Pacheco-Leyva, Ivette

Baessa, Marina

Pereira, João L.

Rodrigues dos Santos, Nuno

Abstract(s)

The pre–T cell receptor (TCR) and TCR complexes are frequently expressed in T cell acute lymphoblastic leukemia (T-ALL), an aggressive T cell precursor malignancy. Although mutations in TCR components are infrequent in T-ALL, earlier research indicated that transgenic αβ TCR expression in mouse T cell precursors promoted T-ALL development. However, we recently found that stimulation of TCR signaling in T-ALL induced leukemic cell apoptosis and suppressed leukemia. Our aim was to elucidate if a given αβ TCR complex has a dual role in leukemogenesis depending on the nature of the stimulus. We demonstrate that transgenic expression of the Marilyn αβ TCR, specific for the H-Y male antigen presented by major histocompatibility complex class II, triggers T-ALL development exclusively in female mice. This T-ALL exhibited Notch1 mutations, Cdkn2a copy number loss, and immature immunophenotype, and infiltrated both lymphoid and nonlymphoid organs. Furthermore, leukemic cells expressed surface CD5, a marker of tonic TCR signaling.

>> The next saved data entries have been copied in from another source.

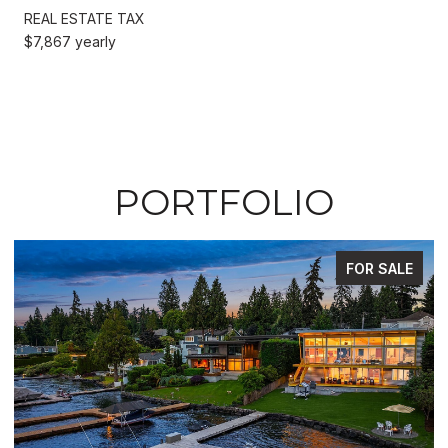
REAL ESTATE TAX
$7,867 yearly
PORTFOLIO
FOR SALE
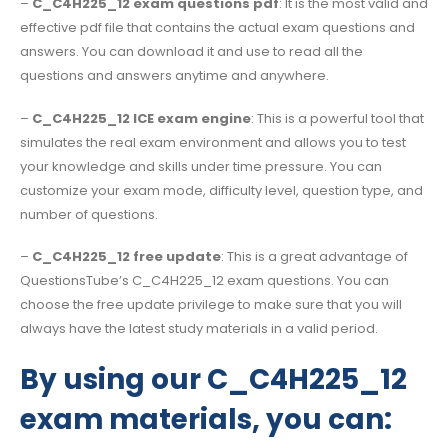
–
C_C4H225_12 exam questions pdf
: It is the most valid and
effective pdf file that contains the actual exam questions and
answers. You can download it and use to read all the
questions and answers anytime and anywhere.
–
C_C4H225_12 ICE exam engine
: This is a powerful tool that
simulates the real exam environment and allows you to test
your knowledge and skills under time pressure. You can
customize your exam mode, difficulty level, question type, and
number of questions.
–
C_C4H225_12 free update
: This is a great advantage of
QuestionsTube’s C_C4H225_12 exam questions. You can
choose the free update privilege to make sure that you will
always have the latest study materials in a valid period.
By using our C_C4H225_12
exam materials, you can:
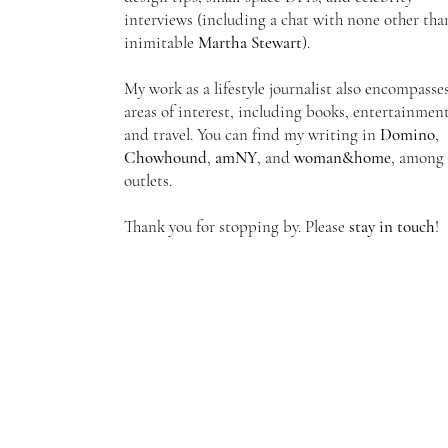
interviews
(including a chat with none other tha
inimitable
Martha Stewart
).
My work as a lifestyle journalist also encompasse
areas of interest, including books, entertainment
and travel. You can find my writing in
Domino
,
Chowhound
,
amNY
, and
woman&home
, among 
outlets.
Thank you for stopping by. Please
stay in touch
!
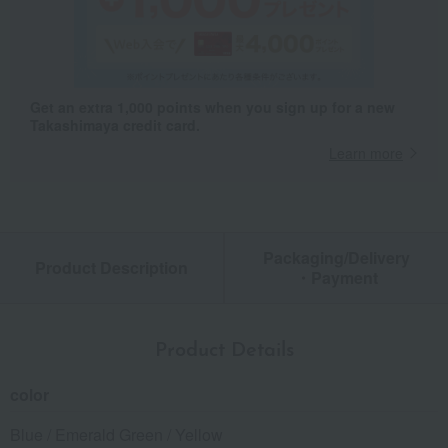
Get an extra 1,000 points when you sign up for a new
Takashimaya credit card.
Learn more
Packaging/Delivery
Product Description
・Payment
Product Details
color
Blue / Emerald Green / Yellow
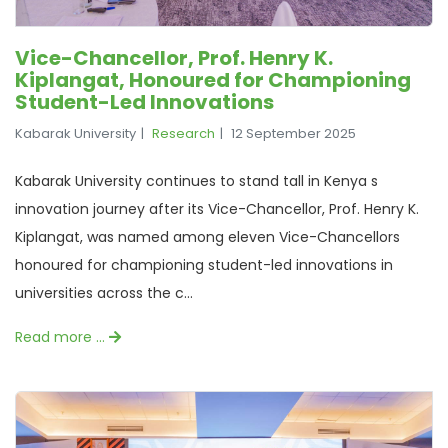
Vice-Chancellor, Prof. Henry K.
Kiplangat, Honoured for Championing
Student-Led Innovations
Kabarak University
Research
12 September 2025
Kabarak University continues to stand tall in Kenya s
innovation journey after its Vice-Chancellor, Prof. Henry K.
Kiplangat, was named among eleven Vice-Chancellors
honoured for championing student-led innovations in
universities across the c...
Read more …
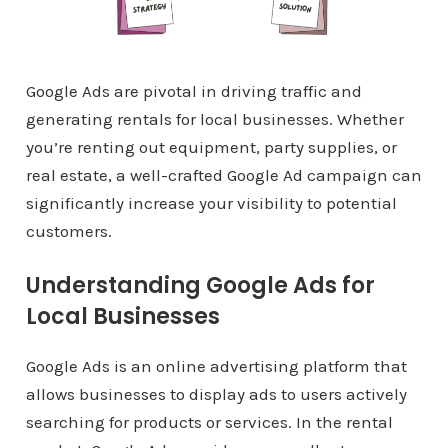
Google Ads are pivotal in driving traffic and
generating rentals for local businesses. Whether
you’re renting out equipment, party supplies, or
real estate, a well-crafted Google Ad campaign can
significantly increase your visibility to potential
customers.
Understanding Google Ads for
Local Businesses
Google Ads is an online advertising platform that
allows businesses to display ads to users actively
searching for products or services. In the rental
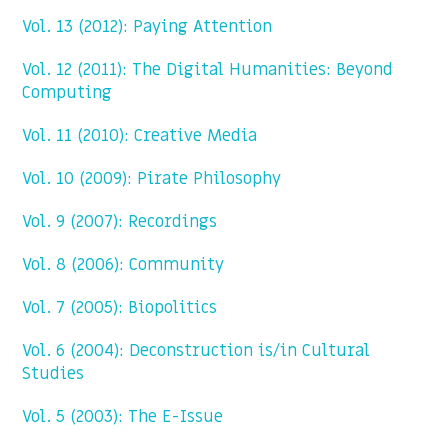
Vol. 13 (2012): Paying Attention
Vol. 12 (2011): The Digital Humanities: Beyond
Computing
Vol. 11 (2010): Creative Media
Vol. 10 (2009): Pirate Philosophy
Vol. 9 (2007): Recordings
Vol. 8 (2006): Community
Vol. 7 (2005): Biopolitics
Vol. 6 (2004): Deconstruction is/in Cultural
Studies
Vol. 5 (2003): The E-Issue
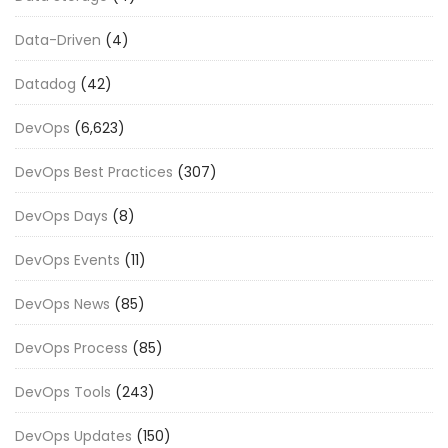
Data-Driven
(4)
Datadog
(42)
DevOps
(6,623)
DevOps Best Practices
(307)
DevOps Days
(8)
DevOps Events
(11)
DevOps News
(85)
DevOps Process
(85)
DevOps Tools
(243)
DevOps Updates
(150)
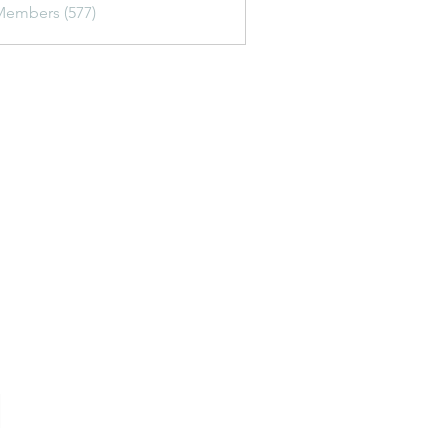
Members (577)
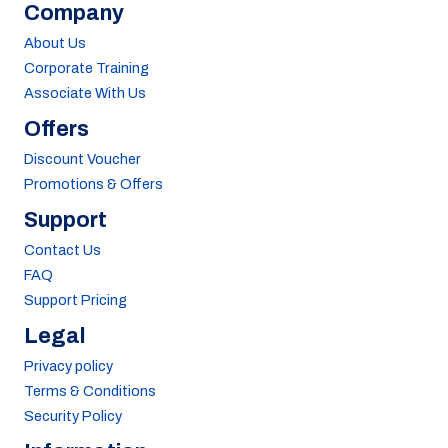
Company
About Us
Corporate Training
Associate With Us
Offers
Discount Voucher
Promotions & Offers
Support
Contact Us
FAQ
Support Pricing
Legal
Privacy policy
Terms & Conditions
Security Policy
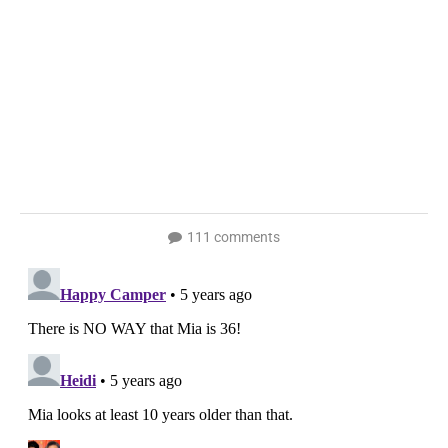
111 comments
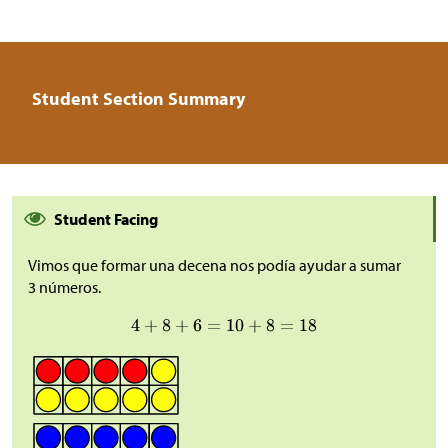
Student Section Summary
Student Facing
Vimos que formar una decena nos podía ayudar a sumar
3 números.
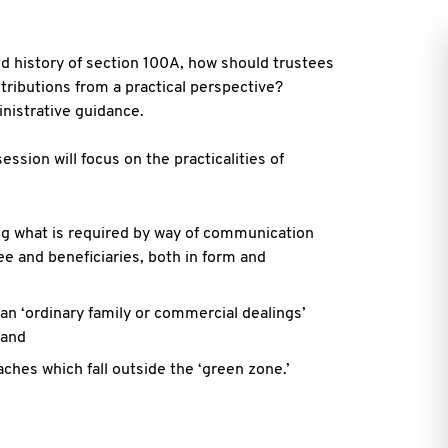
 history of section 100A, how should trustees
stributions from a practical
perspective?
ministrative guidance.
ession will focus on the practicalities of
ng what is required by way of communication
e and beneficiaries, both in form
and
an ‘ordinary family or commercial dealings’
 and
aches which fall outside the ‘green zone.’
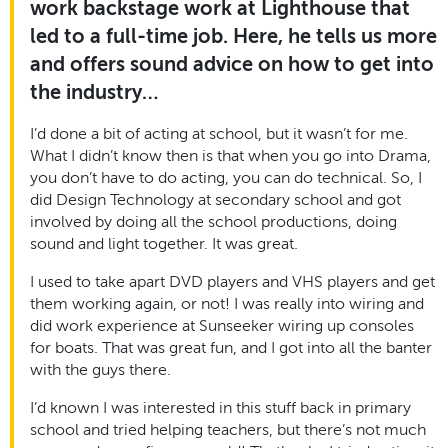
work backstage work at Lighthouse that
led to a full-time job. Here, he tells us more
and offers sound advice on how to get into
the industry…
I’d done a bit of acting at school, but it wasn’t for me.
What I didn’t know then is that when you go into Drama,
you don’t have to do acting, you can do technical. So, I
did Design Technology at secondary school and got
involved by doing all the school productions, doing
sound and light together. It was great.
I used to take apart DVD players and VHS players and get
them working again, or not! I was really into wiring and
did work experience at Sunseeker wiring up consoles
for boats. That was great fun, and I got into all the banter
with the guys there.
I’d known I was interested in this stuff back in primary
school and tried helping teachers, but there’s not much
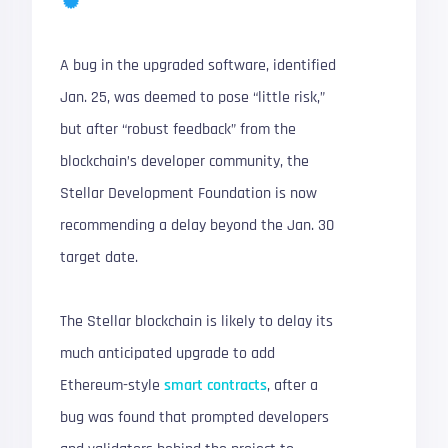
A bug in the upgraded software, identified
Jan. 25, was deemed to pose “little risk,”
but after “robust feedback” from the
blockchain’s developer community, the
Stellar Development Foundation is now
recommending a delay beyond the Jan. 30
target date.
The Stellar blockchain is likely to delay its
much anticipated upgrade to add
Ethereum-style
smart contracts
, after a
bug was found that prompted developers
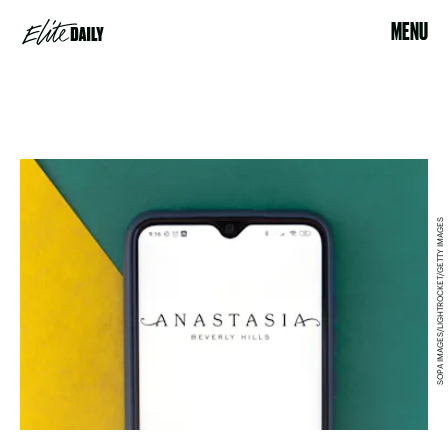
MENU
SOPA IMAGES/LIGHTROCKET/GETTY IMAGES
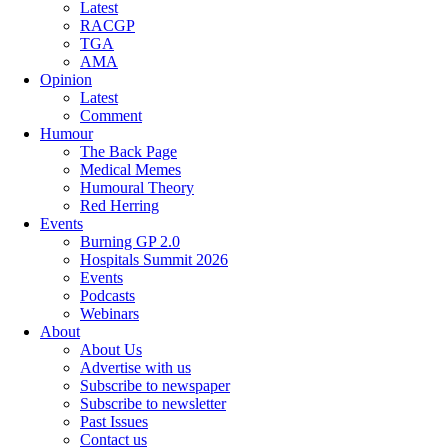
Latest
RACGP
TGA
AMA
Opinion
Latest
Comment
Humour
The Back Page
Medical Memes
Humoural Theory
Red Herring
Events
Burning GP 2.0
Hospitals Summit 2026
Events
Podcasts
Webinars
About
About Us
Advertise with us
Subscribe to newspaper
Subscribe to newsletter
Past Issues
Contact us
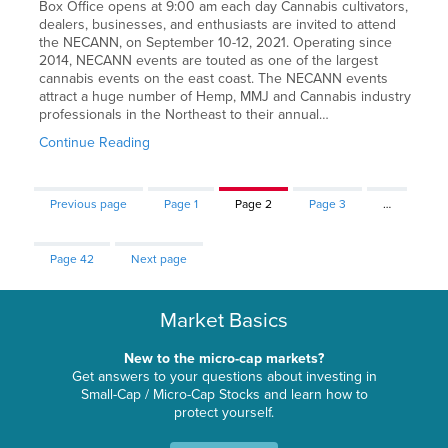
Box Office opens at 9:00 am each day Cannabis cultivators,
dealers, businesses, and enthusiasts are invited to attend
the NECANN, on September 10-12, 2021. Operating since
2014, NECANN events are touted as one of the largest
cannabis events on the east coast. The NECANN events
attract a huge number of Hemp, MMJ and Cannabis industry
professionals in the Northeast to their annual…
Continue Reading
Previous page
Page
1
Page
2
Page
3
…
Page
42
Next page
Market Basics
New to the micro-cap markets?
Get answers to your questions about investing in
Small-Cap / Micro-Cap Stocks and learn how to
protect yourself.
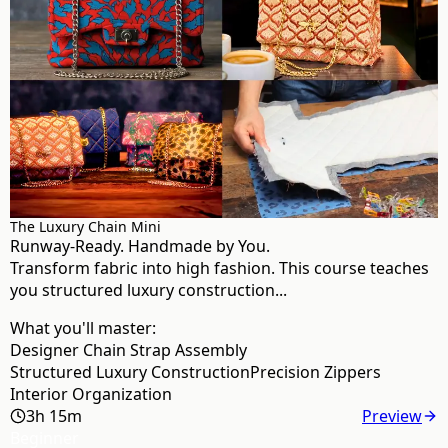
The Luxury Chain Mini
Runway-Ready. Handmade by You.
Transform fabric into high fashion. This course teaches
you structured luxury construction...
What you'll master:
Designer Chain Strap Assembly
Structured Luxury Construction
Precision Zippers
Interior Organization
3h 15m
Preview
Beginner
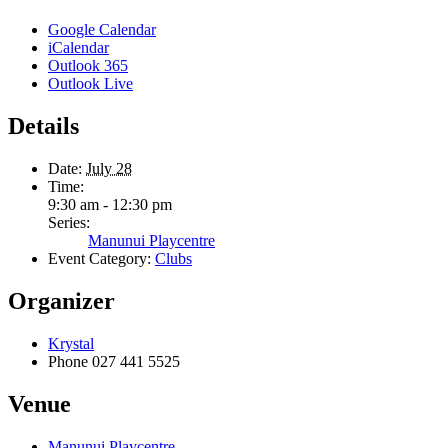
Google Calendar
iCalendar
Outlook 365
Outlook Live
Details
Date:
July 28
Time:
9:30 am - 12:30 pm
Series:
Manunui Playcentre
Event Category:
Clubs
Organizer
Krystal
Phone
027 441 5525
Venue
Manunui Playcentre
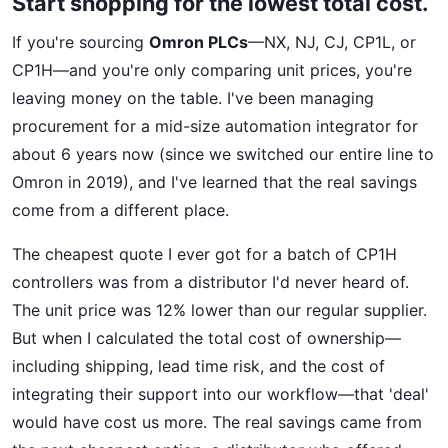
Start shopping for the lowest total cost.
If you're sourcing
Omron PLCs
—NX, NJ, CJ, CP1L, or
CP1H—and you're only comparing unit prices, you're
leaving money on the table. I've been managing
procurement for a mid-size automation integrator for
about 6 years now (since we switched our entire line to
Omron in 2019), and I've learned that the real savings
come from a different place.
The cheapest quote I ever got for a batch of CP1H
controllers was from a distributor I'd never heard of.
The unit price was 12% lower than our regular supplier.
But when I calculated the total cost of ownership—
including shipping, lead time risk, and the cost of
integrating their support into our workflow—that 'deal'
would have cost us more. The real savings came from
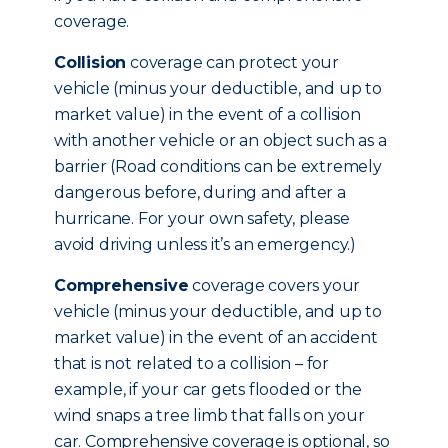
coverage.
Collision
coverage can protect your
vehicle (minus your deductible, and up to
market value) in the event of a collision
with another vehicle or an object such as a
barrier (Road conditions can be extremely
dangerous before, during and after a
hurricane. For your own safety, please
avoid driving unless it’s an emergency.)
Comprehensive
coverage covers your
vehicle (minus your deductible, and up to
market value) in the event of an accident
that is not related to a collision – for
example, if your car gets flooded or the
wind snaps a tree limb that falls on your
car. Comprehensive coverage is optional, so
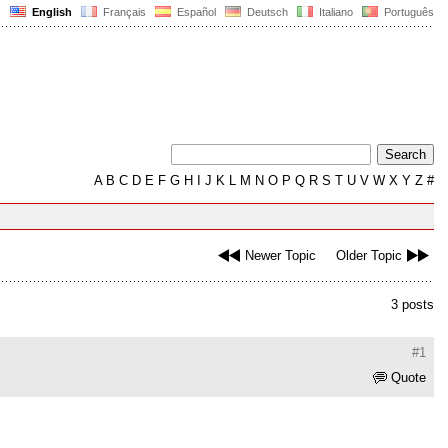
English
Français
Español
Deutsch
Italiano
Português
A
B
C
D
E
F
G
H
I
J
K
L
M
N
O
P
Q
R
S
T
U
V
W
X
Y
Z
#
Newer Topic
Older Topic
3 posts
#1
Quote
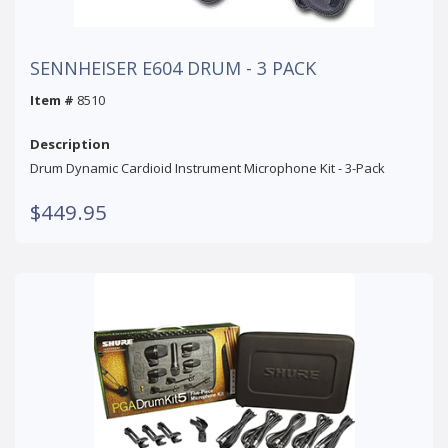
SENNHEISER E604 DRUM - 3 PACK
Item #
8510
Description
Drum Dynamic Cardioid Instrument Microphone Kit - 3-Pack
$449.95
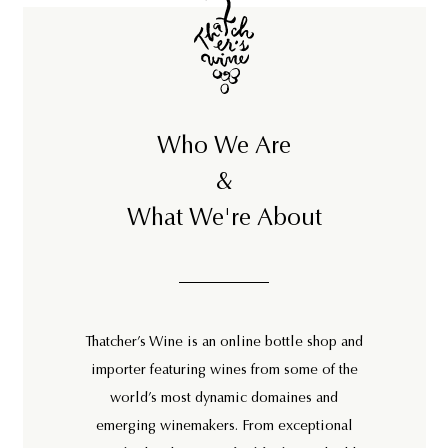
0
8
Who We Are
&
What We're About
Thatcher’s Wine is an online bottle shop and
importer featuring wines from some of the
world’s most dynamic domaines and
emerging winemakers. From exceptional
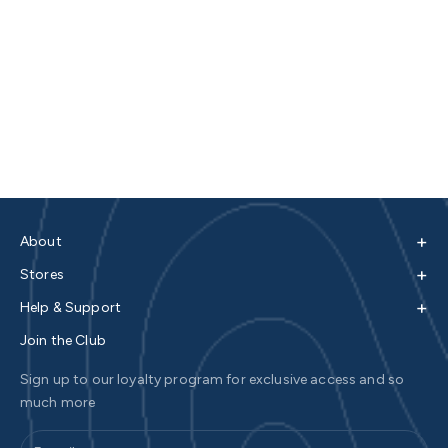
+
About
+
Stores
+
Help & Support
Join the Club
Sign up to our loyalty program for exclusive access and so
much more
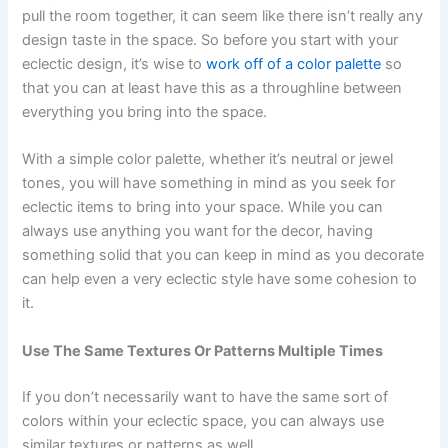
pull the room together, it can seem like there isn’t really any
design taste in the space. So before you start with your
eclectic design, it’s wise to
work off of a color palette
so
that you can at least have this as a throughline between
everything you bring into the space.
With a simple color palette, whether it’s neutral or jewel
tones, you will have something in mind as you seek for
eclectic items to bring into your space. While you can
always use anything you want for the decor, having
something solid that you can keep in mind as you decorate
can help even a very eclectic style have some cohesion to
it.
Use The Same Textures Or Patterns Multiple Times
If you don’t necessarily want to have the same sort of
colors within your eclectic space, you can always use
similar textures or patterns as well.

T-ALL efficiently developed in Rag2-deficient Marilyn transgenic females, indicating that Rag2-mediated recombination is not implicated in this T-ALL model. T-ALL development was also observed in the OT-I TCR transgenic mouse model, but it did not occur when major histocompatibility complex class I was abrogated through genetic inactivation of β2-microglobulin. Remarkably, exposure of Marilyn female T-ALL cells to endogenous agonist antigens in male recipient mice or exogenous peptides in female recipient mice resulted in T-ALL apoptosis and prolonged mouse survival. These findings underscore the dual role of the same αβ TCR complex in T-ALL, in which tonic stimulation is leukemogenic, while strong stimulation suppresses leukemia.